Au nom de nos rues!


Imaginez une place Adolf Hitler en plein cœur de Paris, une rue Heinrich Himmler, du nom du maître absolue de la SS nazie, à Tel Aviv ou encore un boulevard Herman Goring, commandant en chef de l’armée de l’air allemande lors de la seconde guerre mondiale, dans les artères londoniennes.
Ces cas de figures sont inimaginables et pourtant ils se sont produits et perdurent dans notre cher Sénégal et dans d’autres pays d’Afrique où les rues sont décorées de plaques à la gloire des chantres du colonialisme.
Je vois d’ici certains esprits se croyant avertis se demandaient « qui est ce fou qui compare la barbarie nazie à la mission civilisatrice de notre ami le toubab ».J’éviterai de spéculer inutilement sur les grandes similitudes de ces systèmes coloniaux car la plupart d’entre nous sont à un niveau très avancé du syndrome de Stockholm. Je ne rappellerai que cette phrase du sergent chef Aloïse Diatta que le grand cinéaste Ousmane Sembene a fait dire son long métrage sur le massacre du Camp de Thiaroye « Armée française ou nazie, c’est l’armée coloniale, même mentalité, les officiers qui en 1940 ont refusé le ralliement des forces de l’AOF aux forces françaises de l’armée libre et qui ont fusiller les sénégalais ralliés à ces forces sont les mêmes officiers qui sot au côté du chef de la France libre (De Gaulle) et contrôle les colonies ».
Mais ne nous éloignons pas trop de notre propos initial et citons quelques uns de ceux dont le nom ne mérite pas de figurer au dos de nos enveloppes joliment timbrées de nos armoiries, de nos lieux saints ou encore de nos valeureux ancêtres.

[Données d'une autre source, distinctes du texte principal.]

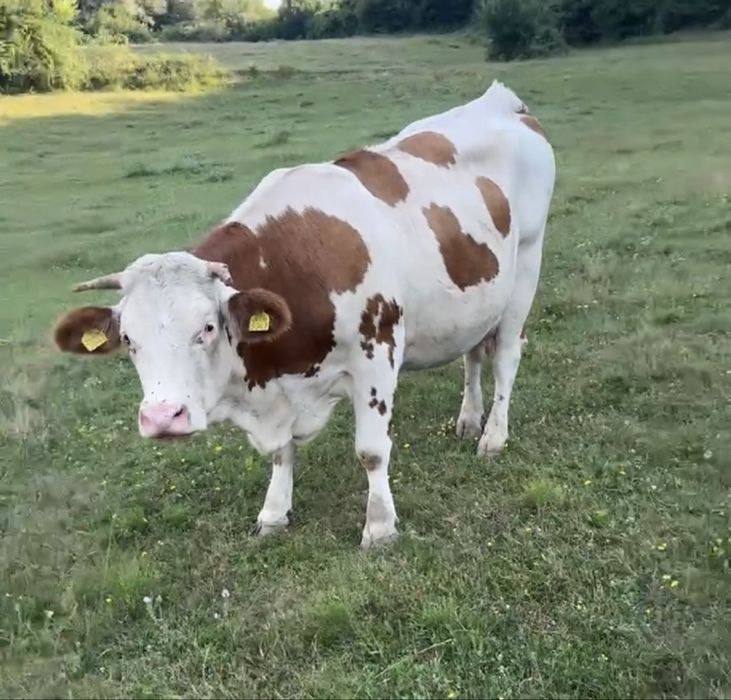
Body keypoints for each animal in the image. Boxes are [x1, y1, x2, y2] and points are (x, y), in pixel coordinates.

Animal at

Tout d’abord, Jules Ferry, le père de l’école publique française, qui a osé déclarer à la tribune du parlement français « Messieurs, il faut parler plus haut et plus vrai ! Il faut dire ouvertement qu’en effet les races supérieures ont un droit vis-à-vis des races inférieures. (...) Je répète qu’il y a pour les races supérieures un droit, parce qu’il y a un devoir pour elles. Elles ont le devoir de civiliser les races inférieures. » Une rhétorique qui fait étrangement penser au propagandiste nazi Joseph Goebbels, et qui passerait bien en quatrième de couverture de Mein Kampf……Qu’auriez vous fait Monsieur pour arriver à vos fins si la résistance était beaucoup plus dure ? Nous bombarder comme Vichy en 1940, nous confiner dans camps pour nous apprendre à manger avec une fourchette………..et pourtant une rue de notre capitale porte le nom de ce Monsieur.

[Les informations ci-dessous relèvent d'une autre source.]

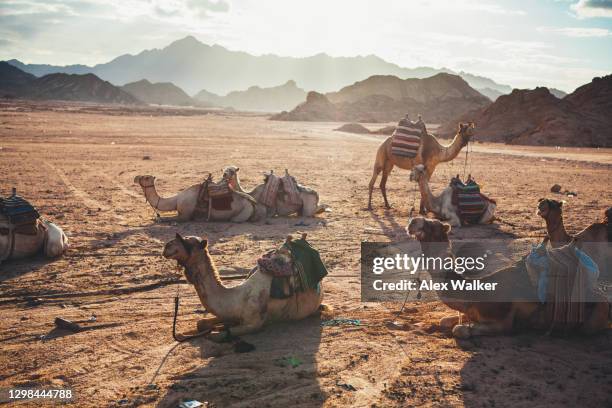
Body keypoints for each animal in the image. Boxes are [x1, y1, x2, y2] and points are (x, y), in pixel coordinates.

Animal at [163, 233, 326, 342]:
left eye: (188, 243)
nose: (167, 246)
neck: (237, 296)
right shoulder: (229, 313)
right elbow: (201, 323)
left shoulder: (254, 323)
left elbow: (215, 335)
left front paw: (218, 329)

Il y a encore ces valeureux hommes de main qui ont concrétisé toutes ces théories dans les champs de batailles, il s’agit des généraux Louis Faidherbe et Emile Pinet-Laprade qui se sont succédés dans les champs de bataille du Soudan français. Ceux-ci ont dans leurs sarcelles des victoires dans lesquelles où ils ont exterminés bon nombre de nos ancêtres, et soumis au travail forcé les rescapés. Ainsi Lat Dior, Maba Diakhou, Ndatté Yalla, Alboury, Kumba Ndoffen, parmi les plus illustres, ont vu leurs terres pillés, leurs histoires enfouies, leur nom porté à l’oubli par ces généraux que l’on a gardés dans nos mémoires avec avenue Faidherbe (je ne parle même pas du pont) et un boulevard Pinet-Laprade. Et je passe les sévices que ces derniers ont fait subir à nos grands guides religieux qui, fort heureusement grâce à leurs talibés sont restés dans la mémoire collective.
Ces exemples ne sont pas les seuls noms qui à leur lecture dans ma bien aimée ville de Dakar me fendent le cœur. On peut ajouter le président franc-maçon éphémère de la France Félix Faure, l’administrateur Ernest Roume, ou encore le célèbre William Ponty qui est l’origine de la participation massive des troupes coloniales à la seconde guerre. Fort heureusement, parmi cette pléthore de chantres du colonialisme, il y a certains noms de français qui sont toujours les bienvenus dans nos rues, tel Georges Clémenceau et Jean Jaurès.
Ceci n’est pas une propagande anti français, mais plutôt un rappel pour montrer l’inadéquation de certains noms de rue pour un peuple qui veut se construire laborieusement de ses propres mains, en refusant le confort feutré d'une dépendance librement consentie. Le travail entamé par le Professeur Iba Der Thiam sur le nom de nos écoles doit être poursuivi dans nos rues.